In its presentation, The Danish Girl—Tom Hooper’s portrait of Lili Elbe, a transgender woman and the first known recipient of sex-reassignment surgery—is a fairly standard coming-of-age story that follows Einar (Eddie Redmayne) and his wife Gerde (Alicia Vikander), bohemian painters in 1920s Copenhagen, who come to terms with Einar’s gradual realization that he identifies as female. Einar’s transition into Lili unfolds gradually and tenderly, first as he serves as the female substitute for one of Gerde’s models, then as he begins to step out as Lili, a persona the couple creates in an attempt to quell Einar’s public anxieties. There are poignant moments, most memorably when Einar “tucks” for the first time. Hooper shoots the scene with the character in full view, triumphant and confident in this newfound corporeal reality. The cinematography, tone, and performance style certainly complement the reserved quality of the couple’s paintings.
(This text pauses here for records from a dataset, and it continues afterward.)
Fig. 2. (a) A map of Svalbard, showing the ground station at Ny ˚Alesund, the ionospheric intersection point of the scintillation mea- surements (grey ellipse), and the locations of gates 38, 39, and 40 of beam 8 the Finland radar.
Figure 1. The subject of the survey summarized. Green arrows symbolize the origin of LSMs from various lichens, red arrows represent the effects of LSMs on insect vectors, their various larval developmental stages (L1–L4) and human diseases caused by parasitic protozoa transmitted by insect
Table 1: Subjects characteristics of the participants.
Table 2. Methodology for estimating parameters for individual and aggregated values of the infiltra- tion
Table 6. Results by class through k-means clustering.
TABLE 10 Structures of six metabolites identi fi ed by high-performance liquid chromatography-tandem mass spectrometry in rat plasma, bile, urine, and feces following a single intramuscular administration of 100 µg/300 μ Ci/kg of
That restraint, however, is precisely what makes the film seem inconsequential, thanks in large part to Redmayne and Vikander’s weepy and hushed performances, and to the film’s quietness. This style may make the film’s subject matter more “acceptable” to a wider audience, but it also greatly stifles its impact, making it a largely unmemorable experience that illuminates little and impresses even less. Surely that’s a grave disservice to such a brave and revolutionary person as Lili Elbe.
And yet…do these failings ultimately matter so much if the filmmakers’ intentions are admirable? Redmayne has publicly positioned his interest in making this film as an effort to raise further awareness about transgender issues, and perhaps Hooper et al. similarly wanted to capitalize on the timeliness of the subject in an effort to raise further awareness. One could even go so far as to justify its respectful and numbingly genteel style in that consciousness-raising light: It feels as though the film’s admiration for Lili translated into a work that will appeal to the broadest base possible in an effort to increase public engagement.
Of course, public awareness and acceptance of transgender people is much greater now than it was when Boys Don’t Cry—Kimberly Peirce’s significantly more insightful film about Brandon Teena, a transgender man coming to terms with his self-described “sexual identity crisis”—debuted in 1999, thanks largely to visibility campaigns and presidential announcements (Barack Obama is the first sitting President to use the word in a state-of-the-union address). The Danish Girl’s stylistic drowsiness is especially unfortunate in light of another, better film released earlier this year: Sean Baker’s Tangerine, a raucous buddy comedy which follows two trans women of color as they prostitute their way through the streets of Los Angeles.
The Danish Girl, though, will most likely find a much wider audience than the proudly brash Tangerine ever will, especially with its awards potential. Awards buzz is perhaps a film’s greatest marketing campaign. I think about my parents, rural suburbanites seeing a commercial declaring this “one of the year’s best films” and how such hyperbolic proclamation might ignite their interest in seeing a film about a character that they would never seek out on their own. The cinephile in me wants to roll my eyes at how pristinely inoffensive Hooper’s film is, but the empathetic queer in me kind of wants to let it slide just this once.